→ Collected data
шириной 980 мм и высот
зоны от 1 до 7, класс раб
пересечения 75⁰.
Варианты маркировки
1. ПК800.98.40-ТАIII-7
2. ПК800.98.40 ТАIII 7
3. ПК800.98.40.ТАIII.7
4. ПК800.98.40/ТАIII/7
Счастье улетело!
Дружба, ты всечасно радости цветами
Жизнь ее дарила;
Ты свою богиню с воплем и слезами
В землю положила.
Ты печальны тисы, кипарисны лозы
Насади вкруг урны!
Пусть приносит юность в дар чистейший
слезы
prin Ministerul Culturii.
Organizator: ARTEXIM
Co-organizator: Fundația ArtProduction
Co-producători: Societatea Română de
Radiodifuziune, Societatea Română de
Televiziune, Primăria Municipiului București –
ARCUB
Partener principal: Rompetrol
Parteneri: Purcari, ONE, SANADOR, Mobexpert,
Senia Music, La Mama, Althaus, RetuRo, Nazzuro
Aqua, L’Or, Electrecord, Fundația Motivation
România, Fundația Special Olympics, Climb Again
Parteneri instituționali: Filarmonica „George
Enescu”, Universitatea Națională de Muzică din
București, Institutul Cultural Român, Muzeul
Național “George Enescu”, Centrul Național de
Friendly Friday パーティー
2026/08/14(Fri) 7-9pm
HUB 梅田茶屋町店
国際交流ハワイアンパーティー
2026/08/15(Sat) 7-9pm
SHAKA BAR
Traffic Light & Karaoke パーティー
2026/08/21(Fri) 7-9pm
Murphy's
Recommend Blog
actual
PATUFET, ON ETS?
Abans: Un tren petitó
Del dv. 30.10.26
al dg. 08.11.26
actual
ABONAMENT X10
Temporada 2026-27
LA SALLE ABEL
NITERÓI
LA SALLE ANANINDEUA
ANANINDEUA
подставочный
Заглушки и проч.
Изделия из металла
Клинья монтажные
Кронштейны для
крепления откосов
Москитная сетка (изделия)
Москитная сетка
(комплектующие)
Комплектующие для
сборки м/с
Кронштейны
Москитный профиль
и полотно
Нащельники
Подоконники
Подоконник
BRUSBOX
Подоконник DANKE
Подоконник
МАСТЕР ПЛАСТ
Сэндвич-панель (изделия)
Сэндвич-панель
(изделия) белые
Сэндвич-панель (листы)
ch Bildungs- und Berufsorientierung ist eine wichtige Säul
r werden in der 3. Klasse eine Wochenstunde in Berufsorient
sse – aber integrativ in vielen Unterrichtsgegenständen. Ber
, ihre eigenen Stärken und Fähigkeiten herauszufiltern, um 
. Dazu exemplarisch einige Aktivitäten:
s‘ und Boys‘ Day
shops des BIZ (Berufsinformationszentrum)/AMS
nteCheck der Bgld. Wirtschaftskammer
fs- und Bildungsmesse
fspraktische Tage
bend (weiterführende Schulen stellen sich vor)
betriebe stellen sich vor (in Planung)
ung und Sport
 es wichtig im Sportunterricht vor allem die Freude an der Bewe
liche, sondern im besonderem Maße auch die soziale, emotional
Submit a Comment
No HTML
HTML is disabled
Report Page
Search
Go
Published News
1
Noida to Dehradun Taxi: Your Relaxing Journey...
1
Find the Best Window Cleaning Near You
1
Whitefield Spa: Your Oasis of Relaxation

→ Problem to work on
Reproduce verbatim every line of the entries from the very start up to and including the line that contains "LA SALLE ANANINDEUA".

→ Exercise result
шириной 980 мм и высот
зоны от 1 до 7, класс раб
пересечения 75⁰.
Варианты маркировки
1. ПК800.98.40-ТАIII-7
2. ПК800.98.40 ТАIII 7
3. ПК800.98.40.ТАIII.7
4. ПК800.98.40/ТАIII/7
Счастье улетело!
Дружба, ты всечасно радости цветами
Жизнь ее дарила;
Ты свою богиню с воплем и слезами
В землю положила.
Ты печальны тисы, кипарисны лозы
Насади вкруг урны!
Пусть приносит юность в дар чистейший
слезы
prin Ministerul Culturii.
Organizator: ARTEXIM
Co-organizator: Fundația ArtProduction
Co-producători: Societatea Română de
Radiodifuziune, Societatea Română de
Televiziune, Primăria Municipiului București –
ARCUB
Partener principal: Rompetrol
Parteneri: Purcari, ONE, SANADOR, Mobexpert,
Senia Music, La Mama, Althaus, RetuRo, Nazzuro
Aqua, L’Or, Electrecord, Fundația Motivation
România, Fundația Special Olympics, Climb Again
Parteneri instituționali: Filarmonica „George
Enescu”, Universitatea Națională de Muzică din
București, Institutul Cultural Român, Muzeul
Național “George Enescu”, Centrul Național de
Friendly Friday パーティー
2026/08/14(Fri) 7-9pm
HUB 梅田茶屋町店
国際交流ハワイアンパーティー
2026/08/15(Sat) 7-9pm
SHAKA BAR
Traffic Light & Karaoke パーティー
2026/08/21(Fri) 7-9pm
Murphy's
Recommend Blog
actual
PATUFET, ON ETS?
Abans: Un tren petitó
Del dv. 30.10.26
al dg. 08.11.26
actual
ABONAMENT X10
Temporada 2026-27
LA SALLE ABEL
NITERÓI
LA SALLE ANANINDEUA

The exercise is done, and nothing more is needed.